Zooming out, Reza sees a broader cultural shift underway. A few pillars of that shift:
Data as a shared resource: Data sits at the center of the system, but humans remain central when it comes to mentorship, craftsmanship, and leadership.
Empowered teams: AI and analytics give teams improved visibility and context so they can make better decisions themselves rather than waiting for directives.
Continuous learning: As technology evolves, so must the organization’s skills, habits, and mental models. The companies that treat learning as a core capability will adapt best.
He describes construction as historically operating in a “command and control” model. In the hybrid future he imagines, the most successful companies will look a lot more like learning organizations.
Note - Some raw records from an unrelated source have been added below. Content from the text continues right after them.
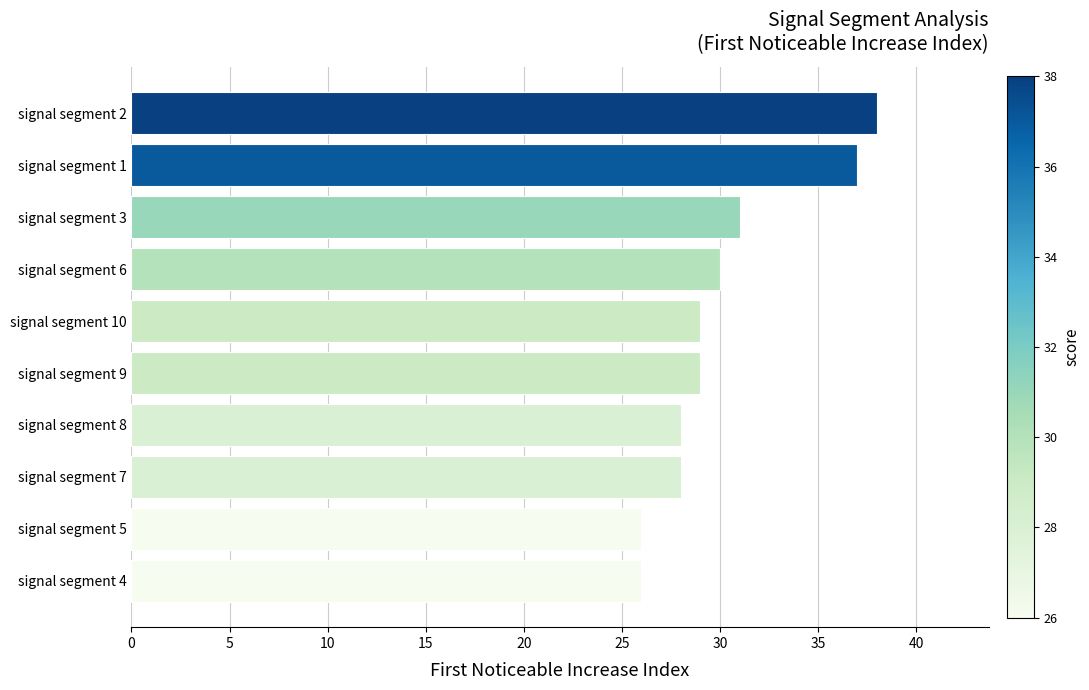

What is the minimum value shown in the chart?

26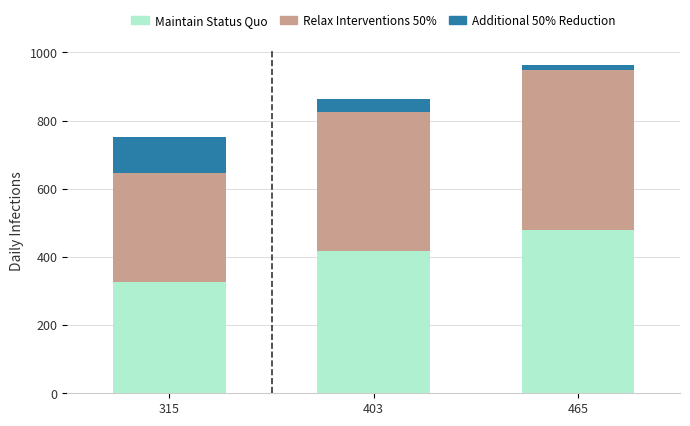

What is the difference between the maximum and minimum values in the Maintain Status Quo series?

151.0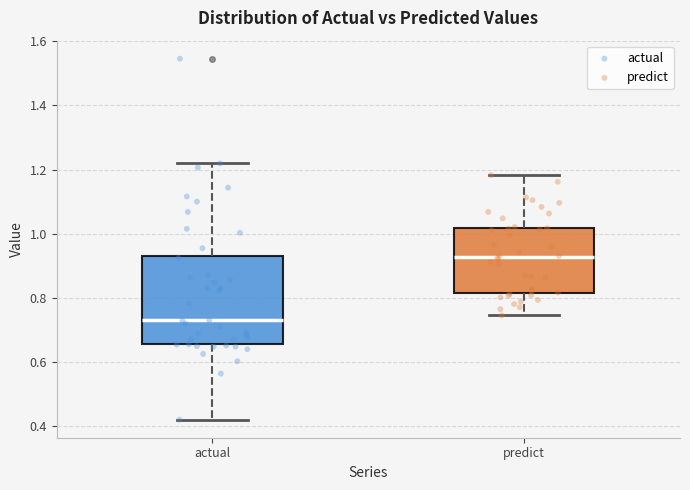

Reading left to right, read every box against the y-axis: the position of its median line, the range the box covers, and the ends of its whiskers. The values are not printed on the chart, so give them approximately, as read against the axis.

actual: median 0.72, box 0.66 to 0.94, whiskers 0.42 to 1.22
predict: median 0.92, box 0.82 to 1.02, whiskers 0.74 to 1.18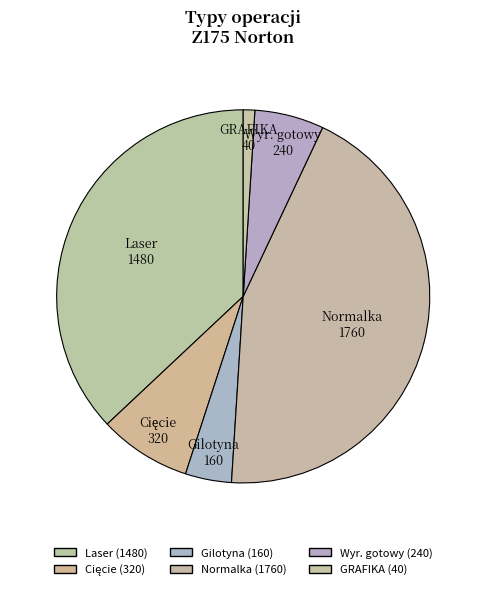

Is there a majority slice in this chart?

No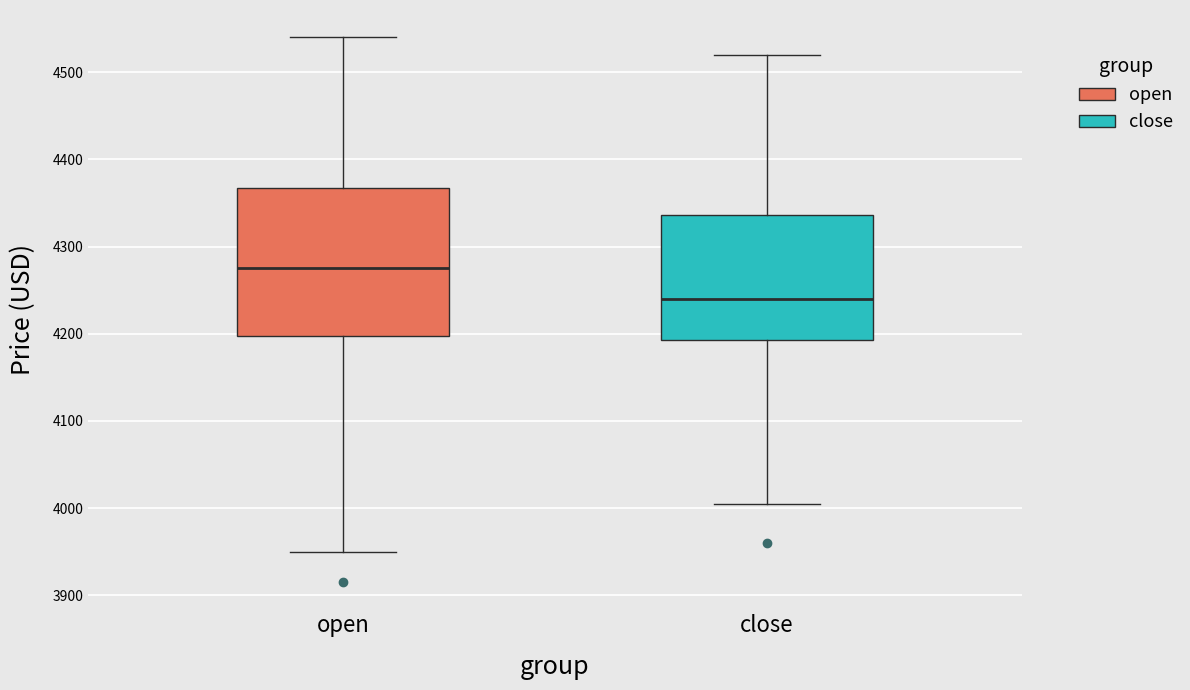

Reading left to right, read every box against the y-axis: the position of its median line, the range the box covers, and the ends of its whiskers. The values are not printed on the chart, so give them approximately, as read against the axis.

open: median 4280, box 4200 to 4370, whiskers 3950 to 4540
close: median 4240, box 4190 to 4340, whiskers 4010 to 4520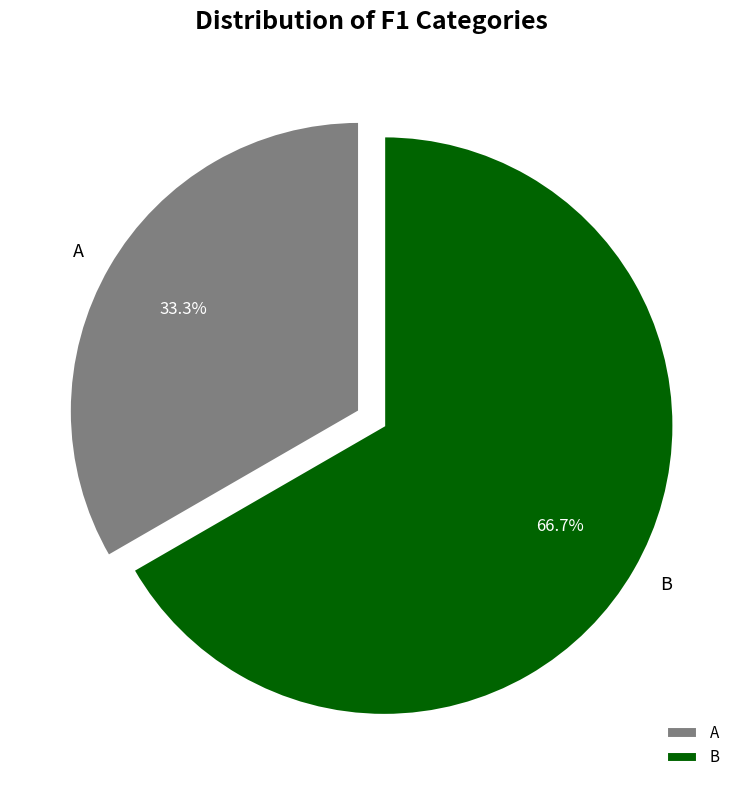

To the nearest percent, what percentage of the pie is A?

33%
The Hybrid Construction Company
When Reza evaluates technology, he doesn’t just ask, “Will this help us this quarter?”
He thinks in decades. “I’m not just looking for a solution that will solve my problem right now,” he said. “I’m thinking about the next ten years – what a successful construction company will look like.”
In his mind, that successful company is unmistakably hybrid: machine and human, system and person.
For a solution to be compelling over that horizon, it has to:
Integrate seamlessly with workflows and operations
Improve risk mitigation, resource allocation, and schedule reliability
Support efficiency and align with values like sustainability and community impact
Empower people to make better, data-informed decisions rather than constraining them
When you pull all of this together, you get a clear image of the “hybrid construction company” of the future: cloud-native and data-driven but still deeply people-centric, with AI embedded across estimating, scheduling, safety, and quality to sharpen judgment rather than replace it. New hybrid roles will emerge between the site and the system, robotics will take on more repetitive and hazardous work, and the culture will shift from command-and-control to continuous learning and empowerment.
Reza’s message, in the end, is surprisingly human. For all the talk of models and robotics, the real work is still about how we help people make better decisions, do safer and higher-quality work, and build spaces that serve communities for decades.
When I think back to my parents and Steve huddled over binders and hand-drawn plans in our lawn, it’s clear how much of construction has always relied on humans navigating uncertainty together. That front-yard table looked nothing like Prism’s real-time dashboards or the AI-powered tools coming into the industry, but the spirit of the work – whether it’s for residential or commercial construction – is the same: people aligning, adjusting, making calls. The hybrid model that Reza describes where AI becomes a decision-support partner isn’t a break from that past. It’s an evolution of it. The tools have changed, but the foundation is the same.
“We’ve built our civilization around human interaction,” he said toward the end of our conversation. “Technology will get better and better, but the human foundation around experience and collaboration will remain.”